* Problems and tasks
1. In the 7 Wonders review, how many coins does a player get for discarding a card?
2. Edit the 7 Wonders review from "A completed city" up to and including "tests of time.", swapping "clash" for "battle".

That symbol means "go through the discard pile and build one card without paying it's cost". Very clear, obviously.

So the wonder board represents the heart of your civilization and forms the center of your tableau. The cards are cleverly designed to stack in groups allowing the icons and card names to remain visible while grouping things together neatly. It's important to do this even if some players might have a natural urge to stack things directly on top of one another or just have a mess of cards in front of them. As we'll see it is important to be able to see at a glance what cards and icons your neighbours have, as while there is no direct interaction, your neighbours will be heavily influencing your strategy. You also cannot build the same card twice, so you'll want to be able to see what you've already built to make sure you don't accidentally double up. I've introduced a bunch of different people to 7 Wonders and it is always worth doing this correctly from the word go, even if it takes some gentle reminding. It also means you'll need sufficient space to have the cards laid out - make sure you've got a big enough table if you've got a lot of players!

A board begins to develop

Each turn you'll select a card which you will usually build. You always have the option to discard a card for 3 coins if you can't afford or don't want to build a card, but every turn a card must be used in some way. The cards are grouped by colours into various types. Brown and grey cards are resources, raw and manufactured respectively. These add to the resources you produce every turn and will allow you to meet the costs of other cards you will want to build. Resources appear only in the first two ages, so plan accordingly. Blue cards are 'civilian' buildings which just provide straight victory points. Yellow cards are commercial cards, and usually relate to money or purchasing resources. Red cards are military and will give you a number of military points equal to the shield icons shown. Green cards are scientific buildings, which score you points based on how many of them you end up with. And purple guild cards appear only in age 3, and award victory points based on the various ways you or your neighbours cities have developed. A subset of these is randomly included each game, so the scoring possibilities change from game to game. Many cards are also part of 'chains' where they will be linked to cards in later ages. If you have the preceding card in the chain, you can build the next step for free if you get it. This is easily tracked as the names of chaining cards are labelled in the bottom right of each card (the cards it chains into) or next to the resource cost (the card it chains from).
A completed city

After 6 cards are played and the last card discarded, players reconcile military with their neighbours. You compare the number of shields you own to the players on your left and right, the loser of each clash takes a -1VP token. The winner gets 1, 3 or 5 victory points depending on the age. So for example if you win against both your neighbours in age 3, you'll take home a whopping 10VP. Maybe there is something to be said for rampant militarism after all. After comparing militaries, the next hand of 7 cards is dealt out from the next age deck, and play resumes, now passing cards in the opposite direction. After the final round of building and military resolution, you count up the scores to see who's great people have best weathered the tests of time.
The cards nest together so you can still read icon and name for every card

Scoring can get a little complicated. However there are plenty of smartphone apps available to assist. And to be honest, the official 7 Wonders companion app is a clear best of show here, and absolutely worth the ~$2ish price tag. In any case, you probably don't want to score by hand if you can avoid it. Particularly science. Speaking of science scoring, this is a good thing to address before the game begins. The way it works is that each green card (as well as some guilds, and wonder bonuses) depicts one of three science symbols. A wheel, a tablet or a set square. For each completed set of 3 you form, you score 7 victory points. You also get points for each symbol based on how many you have. Each card is worth as many points as the number of that symbol you have. So for example if you had 2 tablets, 3 wheels and 1 set square, you'd get 7 points for the one completed set, 4 points for the tablets, 9 for the wheels and 1 for the square for a total of 21 points in science. You can see why I'm telling you to just get the app. In any case, the exponential way this scoring takes place means that science becomes a more profitable strategy the deeper into it you get. And if one person is allowed to run away with all the science cards uncontested, their score will likely reflect that. It's easy to put a check on it but players just have to know that it's a thing to be aware of first.

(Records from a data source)
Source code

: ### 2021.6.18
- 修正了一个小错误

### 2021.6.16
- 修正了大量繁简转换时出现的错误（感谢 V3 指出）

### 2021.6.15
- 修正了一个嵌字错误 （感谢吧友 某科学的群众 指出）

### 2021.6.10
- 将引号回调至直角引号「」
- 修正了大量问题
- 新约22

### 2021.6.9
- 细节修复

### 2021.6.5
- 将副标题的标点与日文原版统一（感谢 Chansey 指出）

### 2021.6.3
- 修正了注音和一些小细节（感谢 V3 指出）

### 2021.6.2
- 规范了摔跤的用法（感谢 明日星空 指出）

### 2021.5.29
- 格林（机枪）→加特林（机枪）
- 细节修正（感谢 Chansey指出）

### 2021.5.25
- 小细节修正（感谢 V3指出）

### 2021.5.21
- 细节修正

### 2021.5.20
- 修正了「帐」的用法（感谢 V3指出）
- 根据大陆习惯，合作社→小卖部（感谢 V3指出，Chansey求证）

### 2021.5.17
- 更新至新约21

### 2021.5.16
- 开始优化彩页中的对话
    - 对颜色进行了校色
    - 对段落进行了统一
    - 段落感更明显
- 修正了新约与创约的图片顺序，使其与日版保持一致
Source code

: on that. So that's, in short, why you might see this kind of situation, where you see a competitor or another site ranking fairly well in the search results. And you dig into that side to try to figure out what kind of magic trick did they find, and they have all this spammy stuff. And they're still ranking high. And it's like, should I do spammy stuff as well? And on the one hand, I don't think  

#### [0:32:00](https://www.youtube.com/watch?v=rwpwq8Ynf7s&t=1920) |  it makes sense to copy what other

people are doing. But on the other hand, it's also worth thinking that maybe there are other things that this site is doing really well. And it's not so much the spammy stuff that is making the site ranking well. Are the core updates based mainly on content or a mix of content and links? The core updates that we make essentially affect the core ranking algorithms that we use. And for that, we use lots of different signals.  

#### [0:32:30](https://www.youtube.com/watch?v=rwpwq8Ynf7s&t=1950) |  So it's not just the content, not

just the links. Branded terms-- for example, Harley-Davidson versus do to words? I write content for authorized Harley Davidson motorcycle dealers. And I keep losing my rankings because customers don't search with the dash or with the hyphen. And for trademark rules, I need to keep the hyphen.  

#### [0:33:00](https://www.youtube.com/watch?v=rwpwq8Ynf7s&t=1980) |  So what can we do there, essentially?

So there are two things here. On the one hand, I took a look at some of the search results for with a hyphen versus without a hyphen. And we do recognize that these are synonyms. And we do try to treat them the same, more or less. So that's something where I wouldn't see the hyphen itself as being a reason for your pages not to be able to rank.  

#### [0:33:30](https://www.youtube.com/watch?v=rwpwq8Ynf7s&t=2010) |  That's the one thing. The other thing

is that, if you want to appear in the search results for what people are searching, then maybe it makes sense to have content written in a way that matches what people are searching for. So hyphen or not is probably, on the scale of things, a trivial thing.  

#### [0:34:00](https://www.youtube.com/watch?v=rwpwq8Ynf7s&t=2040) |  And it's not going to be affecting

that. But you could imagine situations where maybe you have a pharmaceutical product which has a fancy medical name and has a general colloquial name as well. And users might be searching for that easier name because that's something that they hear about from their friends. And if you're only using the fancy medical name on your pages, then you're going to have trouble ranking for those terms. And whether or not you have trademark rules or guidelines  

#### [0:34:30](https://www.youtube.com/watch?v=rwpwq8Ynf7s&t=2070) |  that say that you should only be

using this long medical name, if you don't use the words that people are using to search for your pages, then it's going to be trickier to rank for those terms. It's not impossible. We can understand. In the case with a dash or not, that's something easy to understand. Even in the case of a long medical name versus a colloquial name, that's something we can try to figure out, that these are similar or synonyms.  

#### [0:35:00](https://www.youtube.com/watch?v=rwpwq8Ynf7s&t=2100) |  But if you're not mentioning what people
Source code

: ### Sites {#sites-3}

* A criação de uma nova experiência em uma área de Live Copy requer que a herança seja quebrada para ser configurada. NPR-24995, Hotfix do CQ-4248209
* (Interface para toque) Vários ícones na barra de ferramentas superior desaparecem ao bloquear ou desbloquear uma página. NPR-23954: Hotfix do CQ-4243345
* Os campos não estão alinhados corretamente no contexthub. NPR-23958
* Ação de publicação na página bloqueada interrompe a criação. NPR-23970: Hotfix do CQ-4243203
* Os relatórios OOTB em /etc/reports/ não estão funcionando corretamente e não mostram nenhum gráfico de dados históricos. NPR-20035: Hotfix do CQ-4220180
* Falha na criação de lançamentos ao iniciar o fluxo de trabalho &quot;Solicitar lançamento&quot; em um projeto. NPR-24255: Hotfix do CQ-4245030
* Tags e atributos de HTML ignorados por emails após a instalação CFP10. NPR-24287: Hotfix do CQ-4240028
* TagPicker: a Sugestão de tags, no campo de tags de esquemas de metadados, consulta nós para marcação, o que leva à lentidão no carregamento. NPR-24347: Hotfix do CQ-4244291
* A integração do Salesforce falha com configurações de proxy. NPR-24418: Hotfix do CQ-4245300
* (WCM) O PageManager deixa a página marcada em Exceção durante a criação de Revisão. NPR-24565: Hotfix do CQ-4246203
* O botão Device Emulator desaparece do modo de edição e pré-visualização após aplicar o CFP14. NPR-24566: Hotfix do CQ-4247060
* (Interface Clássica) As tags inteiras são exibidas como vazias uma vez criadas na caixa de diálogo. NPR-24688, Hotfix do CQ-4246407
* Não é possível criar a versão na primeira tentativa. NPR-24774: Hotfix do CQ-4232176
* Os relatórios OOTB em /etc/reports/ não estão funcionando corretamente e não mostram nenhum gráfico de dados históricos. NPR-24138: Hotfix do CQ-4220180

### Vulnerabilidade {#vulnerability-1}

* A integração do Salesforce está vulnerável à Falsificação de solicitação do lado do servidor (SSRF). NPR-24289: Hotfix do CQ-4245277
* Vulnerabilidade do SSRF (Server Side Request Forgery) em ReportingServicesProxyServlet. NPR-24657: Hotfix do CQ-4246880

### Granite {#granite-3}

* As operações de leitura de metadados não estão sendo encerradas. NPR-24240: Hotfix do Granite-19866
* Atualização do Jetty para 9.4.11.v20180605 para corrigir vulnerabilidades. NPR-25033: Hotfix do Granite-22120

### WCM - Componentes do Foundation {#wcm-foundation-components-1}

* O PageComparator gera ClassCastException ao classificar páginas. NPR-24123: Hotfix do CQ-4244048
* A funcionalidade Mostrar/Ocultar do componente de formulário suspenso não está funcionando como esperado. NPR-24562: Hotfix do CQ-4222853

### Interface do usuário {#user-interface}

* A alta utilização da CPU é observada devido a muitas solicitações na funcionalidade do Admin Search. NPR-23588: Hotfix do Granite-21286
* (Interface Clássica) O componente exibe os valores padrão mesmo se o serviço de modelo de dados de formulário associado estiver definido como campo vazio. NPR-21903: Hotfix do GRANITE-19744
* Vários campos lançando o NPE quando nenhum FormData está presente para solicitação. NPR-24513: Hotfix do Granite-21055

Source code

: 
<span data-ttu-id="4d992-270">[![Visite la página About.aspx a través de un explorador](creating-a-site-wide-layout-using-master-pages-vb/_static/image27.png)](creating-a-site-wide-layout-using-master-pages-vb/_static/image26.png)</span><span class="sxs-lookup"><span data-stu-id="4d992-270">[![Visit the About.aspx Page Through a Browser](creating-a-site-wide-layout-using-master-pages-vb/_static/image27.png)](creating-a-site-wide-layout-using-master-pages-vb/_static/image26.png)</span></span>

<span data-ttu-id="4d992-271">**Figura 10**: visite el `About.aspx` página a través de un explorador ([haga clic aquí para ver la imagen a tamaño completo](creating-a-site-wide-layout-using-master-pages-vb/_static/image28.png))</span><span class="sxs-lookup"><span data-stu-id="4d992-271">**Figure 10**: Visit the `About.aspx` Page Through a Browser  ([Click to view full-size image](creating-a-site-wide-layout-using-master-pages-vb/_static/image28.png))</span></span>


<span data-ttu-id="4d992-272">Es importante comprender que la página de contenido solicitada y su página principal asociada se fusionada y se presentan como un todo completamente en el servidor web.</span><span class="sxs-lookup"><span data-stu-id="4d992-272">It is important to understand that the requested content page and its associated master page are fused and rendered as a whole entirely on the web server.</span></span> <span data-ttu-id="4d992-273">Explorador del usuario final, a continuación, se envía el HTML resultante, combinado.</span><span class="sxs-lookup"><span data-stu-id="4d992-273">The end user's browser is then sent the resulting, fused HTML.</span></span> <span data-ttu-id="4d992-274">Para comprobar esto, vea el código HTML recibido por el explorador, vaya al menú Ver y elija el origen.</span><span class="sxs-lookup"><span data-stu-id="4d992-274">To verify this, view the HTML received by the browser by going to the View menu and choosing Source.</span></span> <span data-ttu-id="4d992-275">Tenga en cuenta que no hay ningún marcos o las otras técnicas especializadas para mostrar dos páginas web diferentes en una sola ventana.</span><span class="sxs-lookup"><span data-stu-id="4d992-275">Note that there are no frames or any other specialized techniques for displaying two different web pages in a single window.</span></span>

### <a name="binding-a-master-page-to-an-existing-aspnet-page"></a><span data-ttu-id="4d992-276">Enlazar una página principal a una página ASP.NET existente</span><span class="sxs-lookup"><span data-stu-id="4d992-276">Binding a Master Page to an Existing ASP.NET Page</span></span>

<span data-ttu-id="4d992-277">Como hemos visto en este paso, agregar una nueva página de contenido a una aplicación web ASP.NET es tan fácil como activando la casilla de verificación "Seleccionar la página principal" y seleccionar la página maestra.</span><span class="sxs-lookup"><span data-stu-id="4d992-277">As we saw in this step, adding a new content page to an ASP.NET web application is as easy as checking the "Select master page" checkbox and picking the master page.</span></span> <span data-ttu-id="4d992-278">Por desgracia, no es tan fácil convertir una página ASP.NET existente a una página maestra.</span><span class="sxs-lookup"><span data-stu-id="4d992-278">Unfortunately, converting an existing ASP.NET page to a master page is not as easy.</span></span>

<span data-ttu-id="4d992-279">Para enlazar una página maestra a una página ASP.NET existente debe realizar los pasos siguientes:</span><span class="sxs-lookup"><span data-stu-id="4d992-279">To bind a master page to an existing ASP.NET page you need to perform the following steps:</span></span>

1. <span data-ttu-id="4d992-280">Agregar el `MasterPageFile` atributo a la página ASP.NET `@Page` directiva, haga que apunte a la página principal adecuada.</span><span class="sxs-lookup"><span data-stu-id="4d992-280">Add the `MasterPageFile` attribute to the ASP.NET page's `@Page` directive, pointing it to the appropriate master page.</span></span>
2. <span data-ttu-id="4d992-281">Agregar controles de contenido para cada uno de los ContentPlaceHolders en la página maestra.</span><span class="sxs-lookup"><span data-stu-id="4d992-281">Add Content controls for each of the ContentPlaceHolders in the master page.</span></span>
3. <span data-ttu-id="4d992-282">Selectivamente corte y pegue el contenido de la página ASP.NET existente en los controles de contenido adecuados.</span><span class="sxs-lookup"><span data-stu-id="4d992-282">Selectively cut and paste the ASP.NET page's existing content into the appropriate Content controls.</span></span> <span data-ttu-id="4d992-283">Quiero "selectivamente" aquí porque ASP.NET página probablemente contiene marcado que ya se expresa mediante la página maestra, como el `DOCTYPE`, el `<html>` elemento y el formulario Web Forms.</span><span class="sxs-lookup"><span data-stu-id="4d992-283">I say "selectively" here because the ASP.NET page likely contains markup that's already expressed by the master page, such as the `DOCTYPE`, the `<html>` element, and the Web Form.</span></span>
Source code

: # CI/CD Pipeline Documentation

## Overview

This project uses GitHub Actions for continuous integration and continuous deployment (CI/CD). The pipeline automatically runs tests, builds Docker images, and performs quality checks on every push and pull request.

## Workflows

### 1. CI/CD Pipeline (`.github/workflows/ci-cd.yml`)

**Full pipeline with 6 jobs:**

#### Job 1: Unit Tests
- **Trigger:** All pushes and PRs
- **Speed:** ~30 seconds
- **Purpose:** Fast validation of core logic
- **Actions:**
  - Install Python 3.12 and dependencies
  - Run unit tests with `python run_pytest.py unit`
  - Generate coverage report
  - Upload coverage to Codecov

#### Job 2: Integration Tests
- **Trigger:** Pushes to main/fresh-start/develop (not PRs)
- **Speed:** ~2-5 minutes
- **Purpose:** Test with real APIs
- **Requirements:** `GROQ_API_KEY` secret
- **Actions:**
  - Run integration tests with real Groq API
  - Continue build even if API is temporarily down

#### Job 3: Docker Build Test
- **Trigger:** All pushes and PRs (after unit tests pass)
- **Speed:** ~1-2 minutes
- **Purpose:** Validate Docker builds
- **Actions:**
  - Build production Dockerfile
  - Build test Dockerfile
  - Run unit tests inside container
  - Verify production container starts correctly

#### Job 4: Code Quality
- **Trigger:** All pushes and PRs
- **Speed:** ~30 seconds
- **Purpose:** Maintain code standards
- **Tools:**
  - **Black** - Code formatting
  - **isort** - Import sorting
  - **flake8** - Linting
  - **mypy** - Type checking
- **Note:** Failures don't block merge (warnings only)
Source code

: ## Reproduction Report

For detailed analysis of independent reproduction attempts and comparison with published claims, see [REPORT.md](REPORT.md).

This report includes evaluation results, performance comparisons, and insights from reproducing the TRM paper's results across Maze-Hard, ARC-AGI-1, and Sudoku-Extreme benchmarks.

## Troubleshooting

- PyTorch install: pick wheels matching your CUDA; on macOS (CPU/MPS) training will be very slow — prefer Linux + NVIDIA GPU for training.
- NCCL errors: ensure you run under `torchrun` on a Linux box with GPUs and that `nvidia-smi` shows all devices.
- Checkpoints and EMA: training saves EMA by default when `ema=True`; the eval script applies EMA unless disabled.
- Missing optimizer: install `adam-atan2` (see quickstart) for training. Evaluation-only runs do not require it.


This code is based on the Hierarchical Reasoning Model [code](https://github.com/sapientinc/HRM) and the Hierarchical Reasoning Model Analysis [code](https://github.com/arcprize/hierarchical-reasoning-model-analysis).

* Answers by task
1. 3 coins

2.
A completed city

After 6 cards are played and the last card discarded, players reconcile military with their neighbours. You compare the number of shields you own to the players on your left and right, the loser of each battle takes a -1VP token. The winner gets 1, 3 or 5 victory points depending on the age. So for example if you win against both your neighbours in age 3, you'll take home a whopping 10VP. Maybe there is something to be said for rampant militarism after all. After comparing militaries, the next hand of 7 cards is dealt out from the next age deck, and play resumes, now passing cards in the opposite direction. After the final round of building and military resolution, you count up the scores to see who's great people have best weathered the tests of time.